Reid Larry Torrance
2003 D.W. Brooks Award for Excellence in Public Service Extension
Mr. Reid Torrance, Tattnall County Extension Service Coordinator, is considered a national leader in the Vidalia onion industry. Tattnall County is one of the largest agricultural counties in Georgia, with an annual farm income of $165 million. Such a large agricultural county requires a knowledgeable and adept Extension agent to address the needs of a diverse, demanding clientele.
Tobacco, pork, poultry, pecans, cotton and a variety of vegetables are important commodities in Tattnall County, but the top crop is the Vidalia sweet onion. Local growers produce about half of Georgia's farmed crop, and the demand for onion production information far exceeds that of the other commodities produced there.

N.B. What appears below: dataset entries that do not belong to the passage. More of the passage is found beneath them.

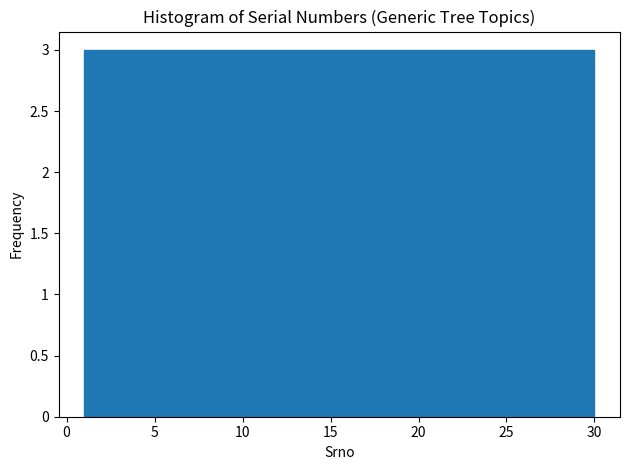

Reading left to right, list every bar in this chart as the range it spans on the x-axis followed by its height. Neither the bar edges nor the heights are printed on the chart, so give them approximately, as read against the axes.

1.0 to 3.9: 3
3.9 to 6.8: 3
6.8 to 9.7: 3
9.7 to 12.6: 3
12.6 to 15.5: 3
15.5 to 18.4: 3
18.4 to 21.3: 3
21.3 to 24.2: 3
24.2 to 27.1: 3
27.1 to 30.0: 3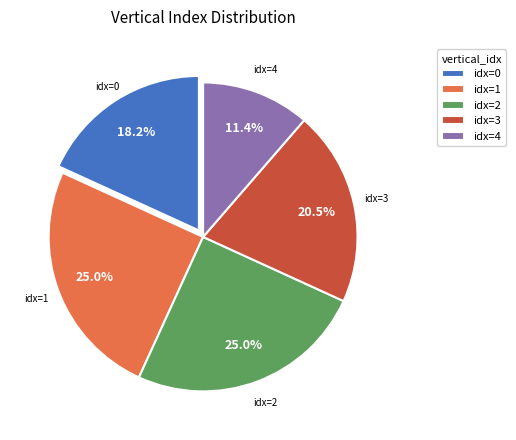

Does idx=4 account for over 50% of the chart?

No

Torrance has been integral to the development of the Vidalia onion since he came to Tattnall County in 1984. He is perhaps the industry's most knowledgeable onion expert in Georgia. Farmers, agribusinesses and research groups from all over the world sought his advice and input regarding onion production, storage and marketing.
Torrance has made invited presentations at such events as the New York State Vegetable Conference, American Society of Horticultural Science Annual Conferences, Alliums 2000 -- The 3rd International Symposium on Edible Alliaceae and the National Crop Insurance Service Annual Field Forces Conference. He has also been a guest speaker for civic groups all around the state, and he has been interviewed by numerous regional and national magazines, newspapers and television networks.

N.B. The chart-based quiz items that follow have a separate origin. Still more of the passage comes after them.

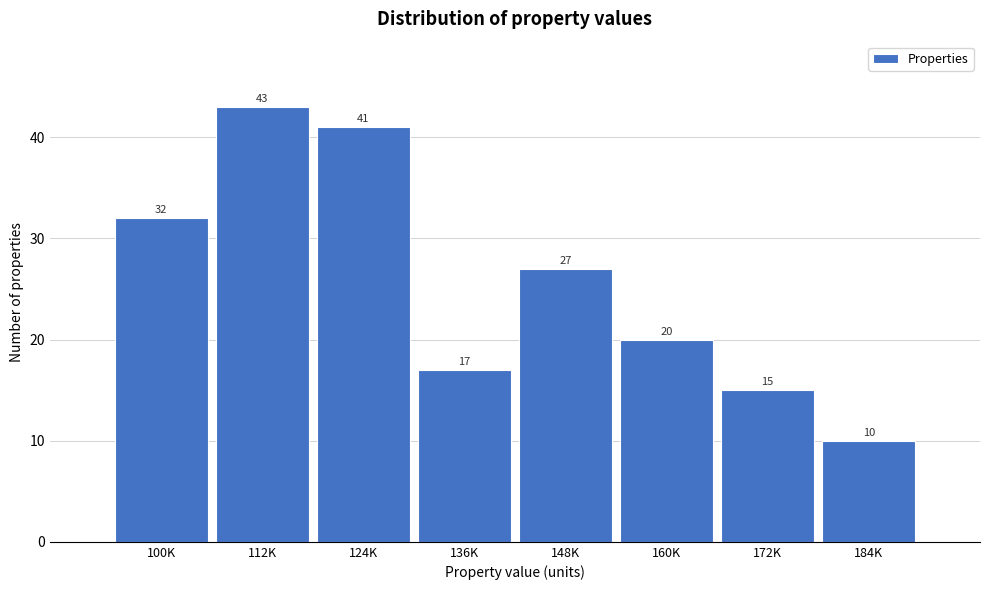

Reading left to right, transcribe all the data shown in this chart.

100K=32	112K=43	124K=41	136K=17	148K=27	160K=20	172K=15	184K=10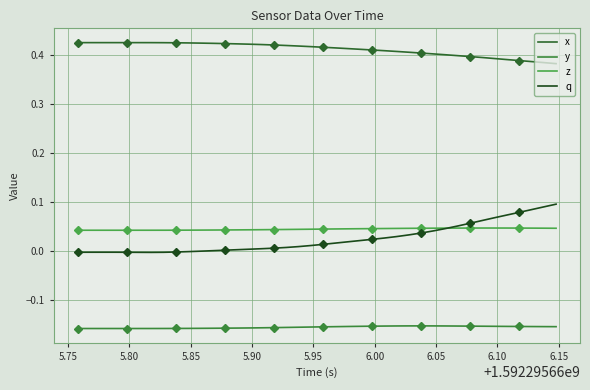

List the series in order of their peak value, highest first.

x, q, z, y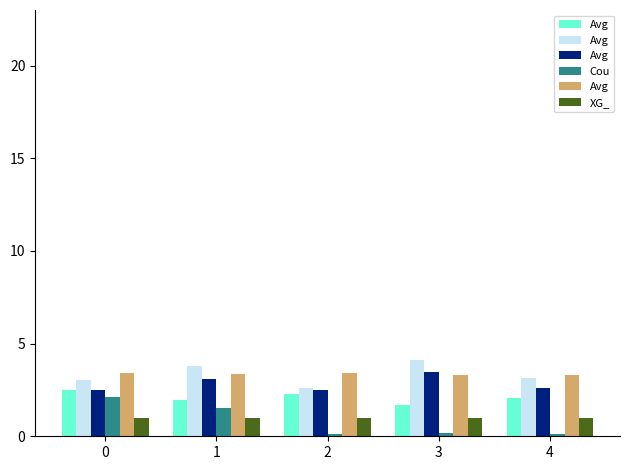

List the series in order of their peak value, lowest first.

XG_, Cou, Avg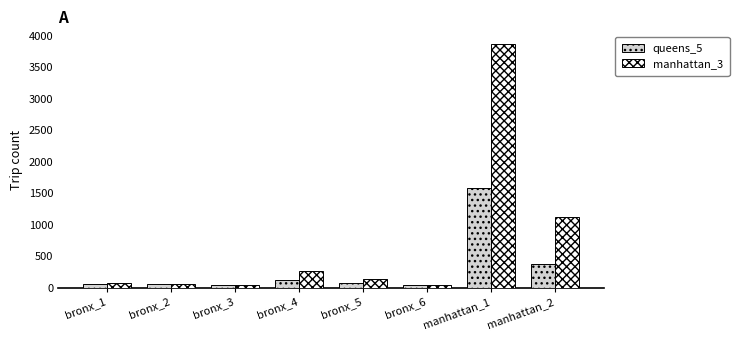

What is the difference between the queens_5 values at bronx_4 and bronx_5?

53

In the past five years, he authored or co-authored 77 publications, including 11 professional journal articles. These publications are indicative of his determination to be on the cutting edge of the challenges facing agriculture and his dedication to his profession.
Torrance led in developing the way onions are grown in Georgia, and extension recommendations are based on his advice. In fact, he co-authored five sections of the award-winning 2001 Onion Production Guide.
Torrance is largely responsible for bringing mechanical harvesting to Georgia's onion industry. He played a pivotal role in the protection of the Vidalia onion name by assuring that standards were set for recommending varieties. He initiated the establishment of the Vidalia Onion and Vegetable Research Center and played a lead role in its development. He is involved in much more than the onion industry. He conducts trials in forestry, peanuts, tobacco and many vegetables. He has been involved in a multiyear study on the use of poultry litter as a forest fertilizer and has conducted a forest vegetation management study for the past four years.
Last year he established a farmer cooperative, Farm Fresh Tattnall, for the joint promotion of U-Pick and roadside vegetable markets, and received $40,000 in grants and contributions for the effort.
Torrance recently served as East Region director for the Alpha Beta Chapter of Epsilon Sigma Phi and served a two-year term as state membership chairman for the Georgia Association of County Agricultural Agents. He served on the college committee addressing compliance with the Government Performance and Results Act and continues to serve on the Vidalia Onion Variety Evaluation Committee. He was recently elected by his peers to serve his second term as a member of the College Faculty Council. He is also serving on the CAES Strategic Modeling Committee on Extension Delivery Systems. Locally, Torrance is the chair of Tattnall 2012, a strategic planning effort for economic development.